Bengaluru-based Ola and its US-based competitor have been aggressively enlisting cabs -from Avadi in the North to Mahindra World City in the southern region, trailing a large section of the city's people travelling for IT, automotive jobs and colleges.

While Uber has driven in to South-west of the city, populated by factories of carmakers and IT offices and engineering colleges, Ola has expanded regionally much earlier, hitting Kovalam in South-east and touching Red Hills, Manali, and Ennore in the Northern areas over a year back. Uber has been in Coimbatore, its only non-metro in the state, for nine months now while Ola has aggregated cabs in seven non-metros in the state and in Puducherry.

Uber says the slow expansion was deliberate, part of a strategy to ensure demand is met with enough supply before heading into the suburbs.
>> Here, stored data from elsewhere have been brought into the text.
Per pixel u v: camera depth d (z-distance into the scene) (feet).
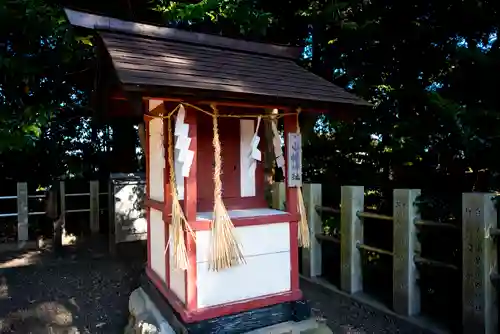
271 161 13.53
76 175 24.94
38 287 13.32
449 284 10.41
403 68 13.57
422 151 12.03
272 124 9.05
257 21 14.93
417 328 9.38
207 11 14.75
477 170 11.05
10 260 16.78
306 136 15.44
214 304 7.82
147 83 6.23
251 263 8.23
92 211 20.53
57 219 18.74
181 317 7.72
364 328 9.61
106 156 24.62
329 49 15.44
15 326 10.18
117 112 10.52
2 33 14.56
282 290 8.62
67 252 18.06
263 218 8.27
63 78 16.80
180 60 8.06
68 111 19.44
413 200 9.96
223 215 7.50
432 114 11.58
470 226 8.35
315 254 13.50
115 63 6.85
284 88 8.14
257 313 8.17
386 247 12.73
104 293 12.75
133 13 17.62
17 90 16.17
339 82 15.78
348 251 11.81
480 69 10.78
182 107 7.45
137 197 18.17
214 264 7.41
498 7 11.32
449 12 11.98
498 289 8.18
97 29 8.43
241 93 7.13
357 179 14.93
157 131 9.94
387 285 12.51
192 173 7.63
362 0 13.56
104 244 19.38
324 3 14.85
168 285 8.87
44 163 23.30
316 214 13.51
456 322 9.43
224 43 9.80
“We constantly monitor analytics of how many times our application is tried in a certain locality to know if there is enough demand to aggregate cabs. Referred to as `eyeball data,' these numbers forms the basis for our expansion,“ said Bhavik Rathod, General Manager for South and West for Uber. He added that expanding in Chennai was far easier than driving into Whitefield from Central Business District of Bengaluru because of high traffic levels and only few arterial roads connecting the two localities.

The average time of arrival of Uber cabs in Chennai, which was 14 minutes when the company began in the city 25 months back, has come down to four minutes.

It chose the south-west part of the city as the total number of cabs plying into the area ran into a few thousands each day, according to Rathod.

For both the aggregators, having many drivers hailing from the suburbs proved an easy touch for expansion. “By default, we have a lot of our driver partners hailing from the suburbs, which makes it easier to build supply in these points and enable them get more paid-runs,“ said Anand Subramanian, Senior Director-Marketing Communications at Ola.

The reaction of local aggregators born and bred in the call-centre era varies from unfazed to quiet acceptance of market domination by the entrants. NTL Call Taxi, which had expanded into the auto-rickshaw segment to prevent market erosion in cabs, is confident that loyalists comfortable calling up for a taxi will continue to be patrons. But, market expansion going forward could be difficult. “There are still people comfortable with our business model, of standard pricing and a responsive call centre system. However, the truth is that market dynamics have changed,“ said G Saravanan, a director at NTL Call Taxi.